The internals are what I expected to see from other photos I'd seen on the ICS website. The mechbox has steel bushings (not the "upgrade" copper bushings ICS usually sells), reinforced ICS steel gears, a full capacity cylinder and stock ICS cylinder components and spring guide. Everything else looks just like a Marui AK as far as switch, trigger and tappet are concerned.

The mechbox was well shimmed and lubricated and there were no signs of potential faults that I could see. The bevel gear appears to be different from other ICS gears I've seen as the small gear which turns the spur gear is a dark colour. Perhaps it has some heat treatment?
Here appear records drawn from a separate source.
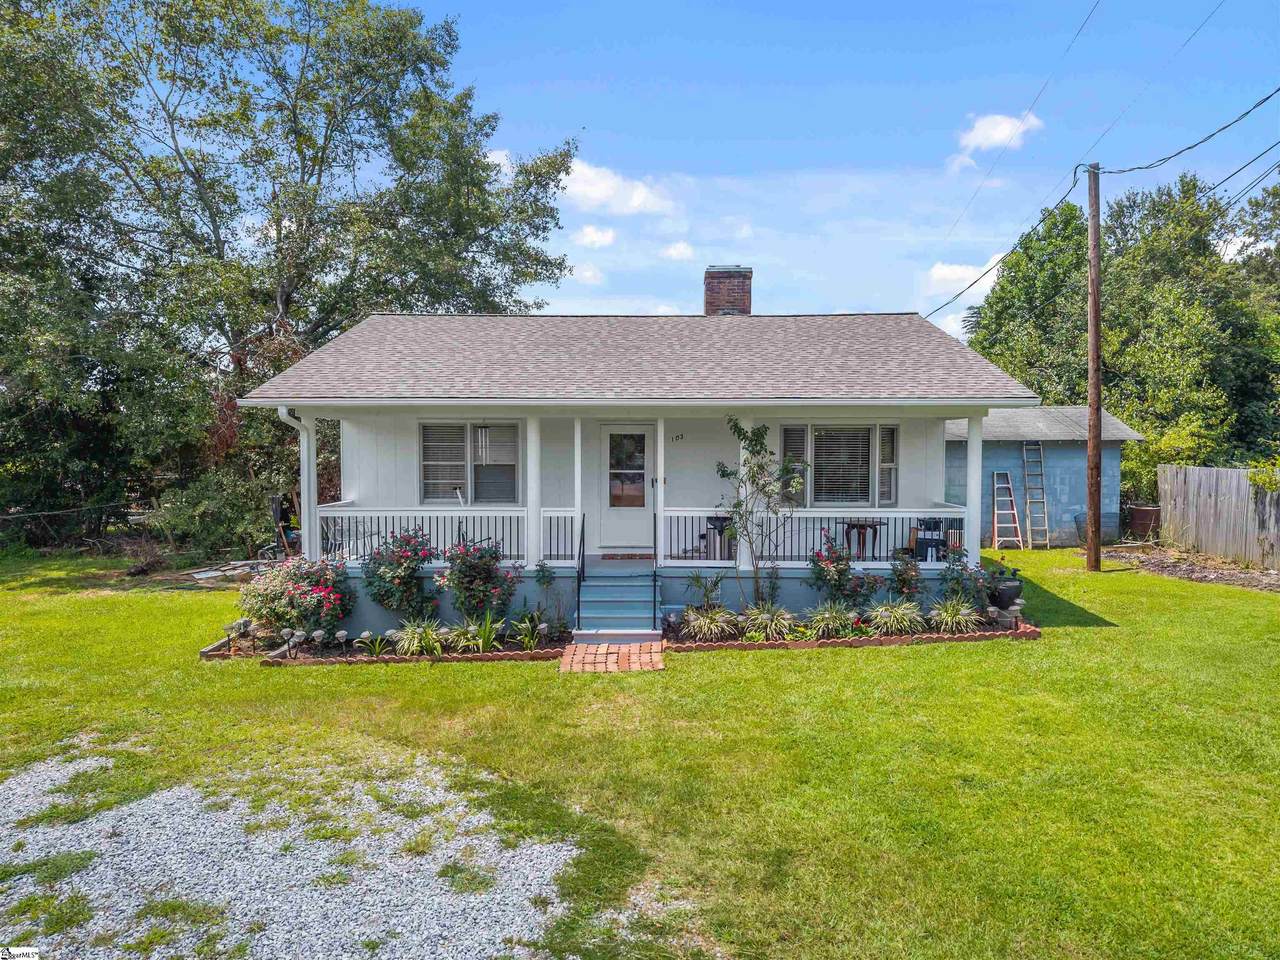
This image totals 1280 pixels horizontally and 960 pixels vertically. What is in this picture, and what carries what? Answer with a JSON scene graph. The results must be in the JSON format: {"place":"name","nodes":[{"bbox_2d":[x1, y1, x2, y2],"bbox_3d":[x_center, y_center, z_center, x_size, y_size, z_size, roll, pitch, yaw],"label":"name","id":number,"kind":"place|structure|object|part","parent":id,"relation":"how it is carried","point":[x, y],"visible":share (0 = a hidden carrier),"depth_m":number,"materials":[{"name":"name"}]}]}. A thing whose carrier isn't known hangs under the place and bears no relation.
{"place":"outdoors","nodes":[
{"label":"outdoors","id":0,"kind":"place"},
{"bbox_2d":[391,617,445,657],"label":"ornamental grass","id":1,"kind":"structure","parent":0,"point":[414,641],"visible":0.92,"materials":[{"name":"green plant"}]},
{"bbox_2d":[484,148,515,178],"label":"cloud","id":2,"kind":"structure","parent":0,"point":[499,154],"materials":[{"name":"white"}]},
{"bbox_2d":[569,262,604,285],"label":"cloud","id":3,"kind":"structure","parent":0,"point":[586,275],"materials":[{"name":"white"}]},
{"bbox_2d":[573,224,616,248],"label":"cloud","id":4,"kind":"structure","parent":0,"point":[600,237],"materials":[{"name":"white"}]},
{"bbox_2d":[560,639,664,673],"label":"brick path","id":5,"kind":"structure","parent":0,"point":[624,649],"materials":[{"name":"brick"}]},
{"bbox_2d":[559,161,677,216],"label":"cloud","id":6,"kind":"structure","parent":0,"point":[597,194],"materials":[{"name":"white"}]},
{"bbox_2d":[236,293,1040,639],"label":"house","id":7,"kind":"structure","parent":0,"point":[775,415],"depth_m":12.58,"materials":[{"name":"paint"}]},
{"bbox_2d":[277,408,313,560],"bbox_3d":[-4.450,0.254,11.570,0.242,2.353,0.681,0,2,0],"label":"downspout","id":8,"kind":"object","parent":7,"relation":"attached to","point":[284,415],"visible":0.66,"depth_m":11.74,"materials":[{"name":"white metal"}]},
{"bbox_2d":[299,412,317,557],"bbox_3d":[-4.333,0.161,11.628,0.191,2.106,0.196,0,2,0],"label":"porch column","id":9,"kind":"structure","parent":7,"relation":"attached to","point":[306,544],"depth_m":11.57,"materials":[{"name":"white paint"}]},
{"bbox_2d":[311,507,536,564],"bbox_3d":[-2.573,0.701,11.491,3.690,0.750,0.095,0,2,0],"label":"porch railing","id":10,"kind":"object","parent":7,"relation":"attached to","point":[332,514],"visible":0.56,"depth_m":11.48,"materials":[{"name":"white metal"}]},
{"bbox_2d":[419,420,521,505],"bbox_3d":[-2.386,-0.230,12.617,1.579,1.425,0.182,0,2,0],"label":"window","id":11,"kind":"structure","parent":7,"relation":"in","point":[507,431],"depth_m":12.64,"materials":[{"name":"glass"}]},
{"bbox_2d":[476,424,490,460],"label":"wind chime","id":12,"kind":"object","parent":7,"relation":"hanging from","point":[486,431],"visible":0.87,"depth_m":12.21,"materials":[{"name":"white metal"}]},
{"bbox_2d":[525,412,542,569],"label":"porch column","id":13,"kind":"structure","parent":7,"relation":"attached to","point":[531,471],"depth_m":11.53,"materials":[{"name":"white paint"}]},
{"bbox_2d":[541,509,583,562],"bbox_3d":[-0.996,0.761,11.754,0.583,0.763,0.209,0,2,0],"label":"porch railing","id":14,"kind":"object","parent":7,"relation":"attached to","point":[549,555],"visible":0.68,"depth_m":11.74,"materials":[{"name":"white metal"}]},
{"bbox_2d":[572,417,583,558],"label":"porch column","id":15,"kind":"structure","parent":7,"relation":"attached to","point":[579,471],"depth_m":11.85,"materials":[{"name":"white paint"}]},
{"bbox_2d":[598,423,654,551],"bbox_3d":[-0.190,0.202,13.438,1.008,1.921,0.132,0,2,0],"label":"front door","id":16,"kind":"structure","parent":7,"relation":"in","point":[616,514],"depth_m":13.41,"materials":[{"name":"white glass"}]},
{"label":"door window","id":17,"kind":"part","parent":16,"relation":"part of","materials":[{"name":"glass"}]},
{"bbox_2d":[599,552,654,560],"bbox_3d":[-0.184,1.142,12.937,0.833,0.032,0.469,0,2,0],"label":"doormat","id":18,"kind":"object","parent":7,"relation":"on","point":[640,555],"visible":0.93,"depth_m":12.82,"materials":[{"name":"carpet"}]},
{"bbox_2d":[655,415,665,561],"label":"porch column","id":19,"kind":"structure","parent":7,"relation":"attached to","point":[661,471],"depth_m":11.85,"materials":[{"name":"white paint"}]},
{"bbox_2d":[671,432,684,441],"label":"house number","id":20,"kind":"object","parent":7,"relation":"attached to","point":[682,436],"visible":0.97,"depth_m":13.52,"materials":[{"name":"black metal"}]},
{"bbox_2d":[703,516,732,559],"bbox_3d":[1.154,0.874,12.517,0.522,0.682,0.487,0,2,0],"label":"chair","id":21,"kind":"object","parent":7,"relation":"on","point":[711,520],"visible":0.73,"depth_m":12.39,"materials":[{"name":"metal"}]},
{"bbox_2d":[703,266,752,315],"bbox_3d":[1.702,-3.108,17.369,0.811,1.960,0.746,0,2,0],"label":"chimney","id":22,"kind":"object","parent":7,"relation":"on","point":[714,299],"visible":0.74,"depth_m":17.04,"materials":[{"name":"red brick"}]},
{"bbox_2d":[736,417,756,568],"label":"porch column","id":23,"kind":"structure","parent":7,"relation":"attached to","point":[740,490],"depth_m":11.95,"materials":[{"name":"white paint"}]},
{"bbox_2d":[665,506,960,564],"bbox_3d":[2.405,0.722,11.848,4.128,0.785,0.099,0,2,0],"label":"porch railing","id":24,"kind":"object","parent":7,"relation":"attached to","point":[881,512],"visible":0.61,"depth_m":11.84,"materials":[{"name":"white metal"}]},
{"bbox_2d":[776,422,898,509],"bbox_3d":[2.829,-0.207,12.717,1.790,1.400,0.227,0,2,0],"label":"window","id":25,"kind":"structure","parent":7,"relation":"in","point":[894,428],"depth_m":12.71,"materials":[{"name":"glass"}]},
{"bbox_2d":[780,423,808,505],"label":"window","id":26,"kind":"object","parent":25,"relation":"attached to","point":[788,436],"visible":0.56,"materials":[{"name":"glass"}]},
{"bbox_2d":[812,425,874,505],"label":"window blinds","id":27,"kind":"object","parent":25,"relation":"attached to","point":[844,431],"visible":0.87,"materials":[{"name":"white plastic"}]},
{"bbox_2d":[841,520,883,559],"bbox_3d":[3.111,0.902,12.424,0.630,0.667,0.589,0,2,0],"label":"table","id":28,"kind":"object","parent":7,"relation":"on","point":[875,533],"visible":0.81,"depth_m":12.32,"materials":[{"name":"brown wood"}]},
{"bbox_2d":[913,517,948,562],"bbox_3d":[4.122,0.929,12.498,0.569,0.841,0.582,1,2,16],"label":"chair","id":29,"kind":"object","parent":7,"relation":"on","point":[926,541],"visible":0.78,"depth_m":12.41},
{"bbox_2d":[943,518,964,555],"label":"chair","id":30,"kind":"object","parent":7,"relation":"on","point":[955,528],"visible":0.56,"depth_m":12.38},
{"bbox_2d":[965,413,983,562],"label":"porch column","id":31,"kind":"structure","parent":7,"relation":"attached to","point":[971,450],"depth_m":11.80,"materials":[{"name":"white paint"}]},
{"bbox_2d":[0,546,1279,959],"label":"lawn","id":32,"kind":"structure","parent":0,"point":[769,665],"materials":[{"name":"green plant"}]},
{"bbox_2d":[146,467,276,562],"bbox_3d":[-8.255,0.613,18.029,2.732,2.444,2.673,0,2,0],"label":"shrub","id":33,"kind":"object","parent":32,"relation":"on","point":[189,512],"visible":0.75,"depth_m":17.60,"materials":[{"name":"green plant"}]},
{"bbox_2d":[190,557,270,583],"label":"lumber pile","id":34,"kind":"object","parent":32,"relation":"on","point":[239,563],"visible":0.67,"depth_m":15.45,"materials":[{"name":"grey wood"}]},
{"bbox_2d":[266,494,300,559],"bbox_3d":[-6.409,0.926,16.101,0.727,1.259,0.754,-1,2,-30],"label":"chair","id":35,"kind":"object","parent":32,"relation":"on","point":[276,509],"visible":0.69,"depth_m":15.91,"materials":[{"name":"black"}]},
{"bbox_2d":[0,0,582,557],"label":"tree","id":36,"kind":"object","parent":32,"relation":"on","point":[316,157],"visible":0.94,"depth_m":19.50,"materials":[{"name":"green plant"}]},
{"bbox_2d":[0,750,587,959],"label":"gravel patch","id":37,"kind":"object","parent":32,"relation":"on","point":[459,808],"visible":0.8,"depth_m":4.82,"materials":[{"name":"grey gravel"}]},
{"bbox_2d":[201,621,573,663],"bbox_3d":[-2.911,1.932,10.272,4.565,0.198,1.532,0,2,0],"label":"garden bed","id":38,"kind":"object","parent":32,"relation":"on","point":[488,657],"visible":0.52,"depth_m":10.05,"materials":[{"name":"green plant"}]},
{"bbox_2d":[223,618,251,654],"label":"garden light","id":39,"kind":"object","parent":38,"relation":"on","point":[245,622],"visible":0.98,"depth_m":9.97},
{"bbox_2d":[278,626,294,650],"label":"garden light","id":40,"kind":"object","parent":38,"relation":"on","point":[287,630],"visible":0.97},
{"bbox_2d":[238,552,355,638],"bbox_3d":[-4.167,1.443,10.820,1.538,1.057,1.323,0,2,0],"label":"rose bush","id":41,"kind":"object","parent":38,"relation":"in","point":[290,598],"visible":0.93,"depth_m":10.56,"materials":[{"name":"plant"}]},
{"bbox_2d":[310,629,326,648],"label":"garden light","id":42,"kind":"object","parent":38,"relation":"on","point":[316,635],"visible":0.98,"depth_m":9.94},
{"bbox_2d":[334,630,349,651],"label":"garden light","id":43,"kind":"object","parent":38,"relation":"in","point":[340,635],"visible":0.97,"depth_m":9.83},
{"bbox_2d":[355,630,391,656],"bbox_3d":[-2.951,1.833,9.865,0.562,0.309,0.566,2,3,42],"label":"plant","id":44,"kind":"object","parent":38,"relation":"in","point":[377,646],"visible":0.94,"depth_m":9.85,"materials":[{"name":"green plant"}]},
{"bbox_2d":[363,527,437,621],"bbox_3d":[-2.921,1.238,10.877,1.013,1.270,0.973,0,2,0],"label":"rose bush","id":45,"kind":"object","parent":38,"relation":"in","point":[398,576],"visible":0.95,"depth_m":10.70,"materials":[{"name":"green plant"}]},
{"bbox_2d":[438,621,479,653],"bbox_3d":[-2.014,1.778,9.995,0.752,0.382,0.749,0,2,0],"label":"plant","id":46,"kind":"object","parent":38,"relation":"in","point":[462,641],"visible":0.81,"depth_m":9.95,"materials":[{"name":"green plant"}]},
{"bbox_2d":[436,535,521,626],"bbox_3d":[-1.939,1.285,10.790,1.110,1.212,1.028,0,2,0],"label":"rose bush","id":47,"kind":"object","parent":38,"relation":"in","point":[475,571],"visible":0.95,"depth_m":10.60,"materials":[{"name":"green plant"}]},
{"bbox_2d":[467,612,503,653],"bbox_3d":[-1.716,1.712,9.919,0.627,0.471,0.673,0,2,0],"label":"plant","id":48,"kind":"object","parent":38,"relation":"in","point":[486,641],"visible":0.94,"depth_m":9.88,"materials":[{"name":"green plant"}]},
{"bbox_2d":[511,612,547,649],"bbox_3d":[-1.277,1.755,10.224,0.623,0.421,0.657,0,2,0],"label":"plant","id":49,"kind":"object","parent":38,"relation":"in","point":[531,641],"visible":0.94,"depth_m":10.20,"materials":[{"name":"green plant"}]},
{"bbox_2d":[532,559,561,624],"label":"shrub","id":50,"kind":"object","parent":38,"relation":"in","point":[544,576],"visible":0.98,"depth_m":11.02,"materials":[{"name":"plant"}]},
{"bbox_2d":[573,565,659,641],"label":"front steps","id":51,"kind":"structure","parent":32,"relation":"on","point":[592,582],"depth_m":11.05,"materials":[{"name":"blue paint"}]},
{"bbox_2d":[575,515,586,626],"bbox_3d":[-0.734,1.098,11.377,0.063,1.333,1.123,0,2,0],"label":"handrail","id":52,"kind":"object","parent":51,"relation":"attached to","point":[579,601],"visible":0.97,"depth_m":11.27,"materials":[{"name":"black metal"}]},
{"bbox_2d":[651,511,659,630],"bbox_3d":[0.213,1.077,11.257,0.053,1.430,1.005,0,2,0],"label":"handrail","id":53,"kind":"object","parent":51,"relation":"attached to","point":[655,552],"visible":0.98,"depth_m":11.21,"materials":[{"name":"black metal"}]},
{"bbox_2d":[658,604,1036,650],"bbox_3d":[2.483,1.861,10.794,5.295,0.261,1.447,0,2,0],"label":"garden bed","id":54,"kind":"object","parent":32,"relation":"on","point":[1029,633],"visible":0.57,"depth_m":10.54,"materials":[{"name":"brown"}]},
{"bbox_2d":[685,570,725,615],"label":"shrub","id":55,"kind":"object","parent":54,"relation":"in","point":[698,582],"visible":0.91,"depth_m":11.28,"materials":[{"name":"green plant"}]},
{"bbox_2d":[714,418,800,611],"bbox_3d":[1.469,0.500,11.054,1.119,2.499,1.102,2,3,43],"label":"small tree","id":56,"kind":"object","parent":54,"relation":"in","point":[740,431],"visible":0.98,"depth_m":11.00,"materials":[{"name":"green plant"}]},
{"bbox_2d":[808,533,867,609],"bbox_3d":[2.520,1.242,11.233,0.812,1.049,0.769,0,2,0],"label":"rose bush","id":57,"kind":"object","parent":54,"relation":"in","point":[825,576],"visible":0.93,"depth_m":11.11,"materials":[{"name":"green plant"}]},
{"bbox_2d":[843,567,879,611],"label":"rose bush","id":58,"kind":"object","parent":54,"relation":"in","point":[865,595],"visible":0.85,"depth_m":11.30,"materials":[{"name":"green plant"}]},
{"bbox_2d":[888,552,923,603],"bbox_3d":[3.476,1.366,11.562,0.568,0.828,0.567,0,2,0],"label":"rose bush","id":59,"kind":"object","parent":54,"relation":"in","point":[910,584],"visible":0.95,"depth_m":11.48,"materials":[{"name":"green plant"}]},
{"bbox_2d":[939,544,995,611],"bbox_3d":[4.226,1.338,11.486,0.762,0.920,0.721,0,2,0],"label":"rose bush","id":60,"kind":"object","parent":54,"relation":"in","point":[958,582],"visible":0.82,"depth_m":11.39,"materials":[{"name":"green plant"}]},
{"bbox_2d":[988,566,1022,611],"bbox_3d":[4.918,1.475,11.966,0.461,0.540,0.453,0,2,0],"label":"urn planter","id":61,"kind":"object","parent":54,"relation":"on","point":[1005,590],"visible":0.95,"depth_m":11.80,"materials":[{"name":"black"}]},
{"bbox_2d":[992,472,1022,550],"bbox_3d":[8.036,0.720,19.464,0.428,1.754,0.879,0,2,0],"label":"ladder","id":62,"kind":"object","parent":32,"relation":"on","point":[1005,485],"visible":0.96,"depth_m":19.49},
{"bbox_2d":[1021,439,1050,548],"bbox_3d":[9.004,0.280,20.189,0.408,2.621,0.966,0,2,0],"label":"ladder","id":63,"kind":"object","parent":32,"relation":"on","point":[1024,447],"visible":0.95,"depth_m":20.19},
{"bbox_2d":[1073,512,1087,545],"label":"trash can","id":64,"kind":"object","parent":32,"relation":"on","point":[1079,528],"visible":0.51,"depth_m":20.14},
{"bbox_2d":[1085,163,1102,569],"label":"utility pole","id":65,"kind":"object","parent":32,"relation":"on","point":[1093,213],"visible":0.98,"depth_m":16.78,"materials":[{"name":"brown wood"}]},
{"bbox_2d":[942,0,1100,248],"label":"power line","id":66,"kind":"object","parent":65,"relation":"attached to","point":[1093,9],"visible":0.96,"depth_m":17.49,"materials":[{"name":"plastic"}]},
{"bbox_2d":[919,95,1279,326],"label":"power line","id":67,"kind":"object","parent":65,"relation":"attached to","point":[1013,251],"visible":0.98,"depth_m":15.67,"materials":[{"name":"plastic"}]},
{"bbox_2d":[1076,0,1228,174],"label":"power line","id":68,"kind":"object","parent":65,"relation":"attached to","point":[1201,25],"visible":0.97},
{"bbox_2d":[1102,544,1279,592],"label":"dirt patch","id":69,"kind":"object","parent":32,"relation":"on","point":[1241,579],"visible":0.66,"depth_m":16.13,"materials":[{"name":"brown soil"}]},
{"bbox_2d":[1156,464,1279,569],"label":"wooden fence","id":70,"kind":"object","parent":32,"relation":"on","point":[1244,488],"visible":0.97,"depth_m":17.76,"materials":[{"name":"wood"}]},
{"bbox_2d":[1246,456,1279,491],"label":"shrub","id":71,"kind":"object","parent":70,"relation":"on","point":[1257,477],"visible":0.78,"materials":[{"name":"green plant"}]},
{"bbox_2d":[660,241,694,261],"label":"cloud","id":72,"kind":"structure","parent":0,"point":[674,251],"materials":[{"name":"white"}]},
{"bbox_2d":[679,604,736,642],"label":"ornamental grass","id":73,"kind":"structure","parent":0,"point":[700,619],"visible":0.94,"materials":[{"name":"green plant"}]},
{"bbox_2d":[739,602,794,640],"label":"ornamental grass","id":74,"kind":"structure","parent":0,"point":[764,617],"visible":0.93,"materials":[{"name":"green plant"}]},
{"bbox_2d":[376,0,1279,344],"label":"sky","id":75,"kind":"structure","parent":0,"point":[891,157],"materials":[{"name":"blue"}]},
{"bbox_2d":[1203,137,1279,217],"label":"power line","id":76,"kind":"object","parent":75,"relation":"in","point":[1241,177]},
{"bbox_2d":[805,601,859,637],"label":"ornamental grass","id":77,"kind":"structure","parent":0,"point":[828,622],"visible":0.94,"materials":[{"name":"green plant"}]},
{"bbox_2d":[867,599,924,635],"label":"ornamental grass","id":78,"kind":"structure","parent":0,"point":[891,617],"visible":0.96,"materials":[{"name":"green plant"}]},
{"bbox_2d":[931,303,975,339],"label":"cloud","id":79,"kind":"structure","parent":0,"point":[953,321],"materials":[{"name":"white"}]},
{"bbox_2d":[928,596,980,634],"label":"ornamental grass","id":80,"kind":"structure","parent":0,"point":[960,617],"visible":0.92,"materials":[{"name":"green plant"}]},
{"bbox_2d":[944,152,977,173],"label":"cloud","id":81,"kind":"structure","parent":0,"point":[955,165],"materials":[{"name":"white"}]},
{"bbox_2d":[922,255,1005,296],"label":"cloud","id":82,"kind":"structure","parent":0,"point":[947,272],"materials":[{"name":"white"}]},
{"bbox_2d":[946,110,1043,170],"label":"cloud","id":83,"kind":"structure","parent":0,"point":[1008,125],"materials":[{"name":"white"}]},
{"bbox_2d":[943,405,1142,547],"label":"blue shed","id":84,"kind":"structure","parent":0,"point":[987,531],"depth_m":20.81,"materials":[{"name":"blue"}]},
{"label":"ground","id":85,"kind":"structure","parent":0},
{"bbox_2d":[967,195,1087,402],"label":"tree","id":86,"kind":"object","parent":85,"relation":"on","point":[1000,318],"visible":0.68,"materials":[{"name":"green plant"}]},
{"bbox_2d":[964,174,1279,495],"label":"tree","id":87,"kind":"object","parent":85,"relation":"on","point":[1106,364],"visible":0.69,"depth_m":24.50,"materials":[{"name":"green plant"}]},
{"bbox_2d":[1126,504,1160,540],"bbox_3d":[11.767,1.075,20.771,0.741,0.822,0.743,0,2,0],"label":"barrel","id":88,"kind":"object","parent":85,"relation":"on","point":[1140,523],"visible":0.88,"depth_m":20.50,"materials":[{"name":"brown metal"}]},
{"bbox_2d":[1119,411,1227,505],"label":"shrub","id":89,"kind":"object","parent":85,"relation":"on","point":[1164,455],"visible":0.5,"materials":[{"name":"green plant"}]}
]}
After reassembling the gun in the reverse order to disassembly from above, I did some testing of the gun. The battery compartment cover (butt plate) removes the same way as a Marui, and not like the awful screws on the Classic Army. The battery compartment will only hold an 8.4 volt large battery, with modifications needed to hold a 9.6 volt.

With a charged 8.4 volt 3000 mAH battery, I proceeded to test out the gun. On an initial dry fire, I noticed the gun to have a very fast rate-of-fire. My chrono showed it to be around 15 rounds per second or 900 rounds per minute. This is quite good for an 8.4 volt battery.
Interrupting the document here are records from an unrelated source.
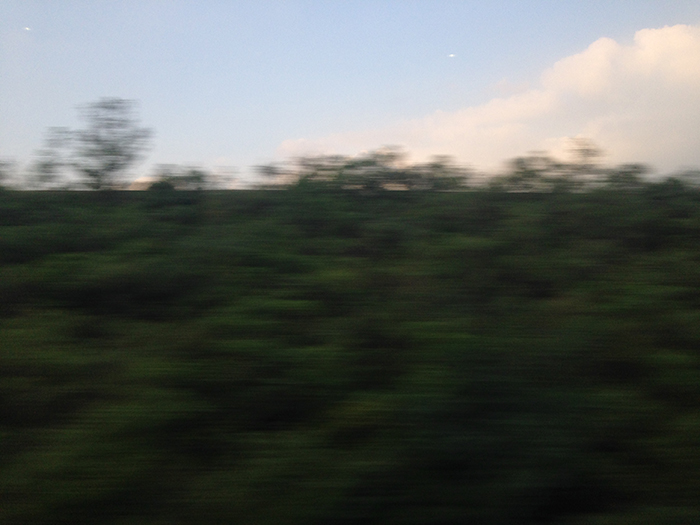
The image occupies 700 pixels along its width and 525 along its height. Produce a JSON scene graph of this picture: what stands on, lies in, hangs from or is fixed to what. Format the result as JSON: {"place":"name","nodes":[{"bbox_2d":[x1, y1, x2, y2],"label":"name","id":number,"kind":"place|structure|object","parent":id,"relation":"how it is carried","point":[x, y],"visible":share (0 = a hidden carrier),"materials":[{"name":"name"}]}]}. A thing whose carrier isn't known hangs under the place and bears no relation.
{"place":"outdoors","nodes":[
{"label":"outdoors","id":0,"kind":"place"},
{"bbox_2d":[23,26,31,30],"label":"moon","id":1,"kind":"structure","parent":0,"point":[26,28],"materials":[{"name":"white"}]},
{"bbox_2d":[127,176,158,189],"label":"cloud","id":2,"kind":"structure","parent":0,"point":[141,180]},
{"bbox_2d":[0,179,699,524],"label":"hill","id":3,"kind":"structure","parent":0,"point":[451,196],"materials":[{"name":"green plant"}]},
{"bbox_2d":[0,159,18,188],"label":"tree","id":4,"kind":"object","parent":3,"relation":"on","point":[0,174],"visible":0.99,"materials":[{"name":"green plant"}]},
{"bbox_2d":[27,128,74,187],"label":"tree","id":5,"kind":"object","parent":3,"relation":"on","point":[45,165],"visible":0.93,"materials":[{"name":"green plant"}]},
{"bbox_2d":[65,98,154,190],"label":"tree","id":6,"kind":"object","parent":3,"relation":"on","point":[113,119],"visible":1,"materials":[{"name":"plant"}]},
{"bbox_2d":[149,165,215,190],"label":"shrub","id":7,"kind":"object","parent":3,"relation":"on","point":[199,178],"visible":0.93,"materials":[{"name":"green plant"}]},
{"bbox_2d":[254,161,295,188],"label":"tree","id":8,"kind":"object","parent":3,"relation":"on","point":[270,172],"visible":0.9,"materials":[{"name":"green plant"}]},
{"bbox_2d":[289,154,347,187],"label":"tree","id":9,"kind":"object","parent":3,"relation":"on","point":[313,174],"visible":0.8,"materials":[{"name":"green plant"}]},
{"bbox_2d":[335,148,409,190],"label":"tree","id":10,"kind":"object","parent":3,"relation":"on","point":[368,162],"visible":0.96,"materials":[{"name":"green plant"}]},
{"bbox_2d":[408,156,470,190],"label":"tree","id":11,"kind":"object","parent":3,"relation":"on","point":[438,166],"visible":0.94,"materials":[{"name":"green plant"}]},
{"bbox_2d":[498,153,560,191],"label":"tree","id":12,"kind":"object","parent":3,"relation":"on","point":[531,171],"visible":0.99,"materials":[{"name":"green plant"}]},
{"bbox_2d":[560,137,603,189],"label":"tree","id":13,"kind":"object","parent":3,"relation":"on","point":[587,150],"visible":0.95,"materials":[{"name":"plant"}]},
{"bbox_2d":[601,163,650,190],"label":"tree","id":14,"kind":"object","parent":3,"relation":"on","point":[622,172],"visible":0.96,"materials":[{"name":"green plant"}]},
{"bbox_2d":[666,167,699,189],"label":"shrub","id":15,"kind":"object","parent":3,"relation":"on","point":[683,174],"visible":0.93,"materials":[{"name":"green plant"}]},
{"bbox_2d":[1,0,699,188],"label":"sky","id":16,"kind":"structure","parent":0,"point":[580,131],"materials":[{"name":"blue"}]},
{"bbox_2d":[447,53,455,57],"label":"moon","id":17,"kind":"structure","parent":0,"point":[451,55],"materials":[{"name":"white"}]},
{"bbox_2d":[278,25,699,170],"label":"cloud","id":18,"kind":"structure","parent":0,"point":[657,40],"materials":[{"name":"white"}]}
]}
I loaded a mag full of Airsoft Elite .20g bbs and proceeded to fire the gun. With no hop-up engaged, the gun chrono'd a mean of 269.9 FPS of 20 shots with the three highest and lowest numbers discounted. I thought this was a little low, so I engaged the hop-up, which is a little different from a Marui with alot wider range.

With the hop-up set to a mid-point area, the FPS jumped up to a mean of 317.8 FPS out of 20 shots with the three highest and lowest numbers discounted.

This variation in velocities leads me to think that the hop-up has a very wide range of adjustment to accomodate varying bb sizes. Using a good quality bb will offset this, but in cases where that isn't possible, the gun can accomodate you somehwat.

I didn't do any accuracy testing as this would require some outdoor time with the gun and that's not easy with a Canadian winter. Other reviews from Arnie's have shown this to be a reasonably accurate gun ,as far as airsoft guns can be anyway.

The gun has a good solid feel to it with no barrel wobble, creaks or rattles, save the rear sling loop as there is no sling on this gun yet. Mags don't rattle around, only the loose bbs in the mag.

Before I agreed to do this review, I told Randy at Double Edge that I wasn't going to do a free promotional review for his store or ICS products and I also told him I would tell the good along with the bad, whatever they may be. But you know, he was prompt with gun delivery kept me apprised via weekly pm's on the guns arrival and the gun was just a real treat to work on. I just can't really seem to find anything bad to say about either the gun or Double Edge.

Overall I rate the gun a 9.5 out of 10 for construction, fit and finish and esthetics. I'll update you all as I field the gun in another week or so.

And Randy at Double Edge was a great guy for getting me a review gun.

I got the chance to use the ICS AK this past weekend at the Ferry in Mission, B.C. I only used it for one game and I didn't fire alot of rounds out of the gun, but all shots were in semi-auto only and I got the chance to set the hop-up and check for subjective things like accuracy.

I can tell you for certain that this AK is NOT a CQB weapon. It's length being nearly the same as my M16, it's really no surprise. I did get to use it in a CQB setting with some longer distance shots. I double tapped some poor fellow in the head (sorry 'bout that) with virtually no time to react to his presence as he came around a corner and the gun fired very quickly. I plinked at some fellow on the dark upper car deck at about 150 feet and was forcing him to move around alot, so I was getting damn close.

I was not forced to cycle between full and semi to keep semi working, which is a common problem for ver. III guns. Both my stock Marui MP5K and G36c suffered from this problem.

My other teammates were impressed enough by my use of it this weekend to decide to add it to their arsenals as well.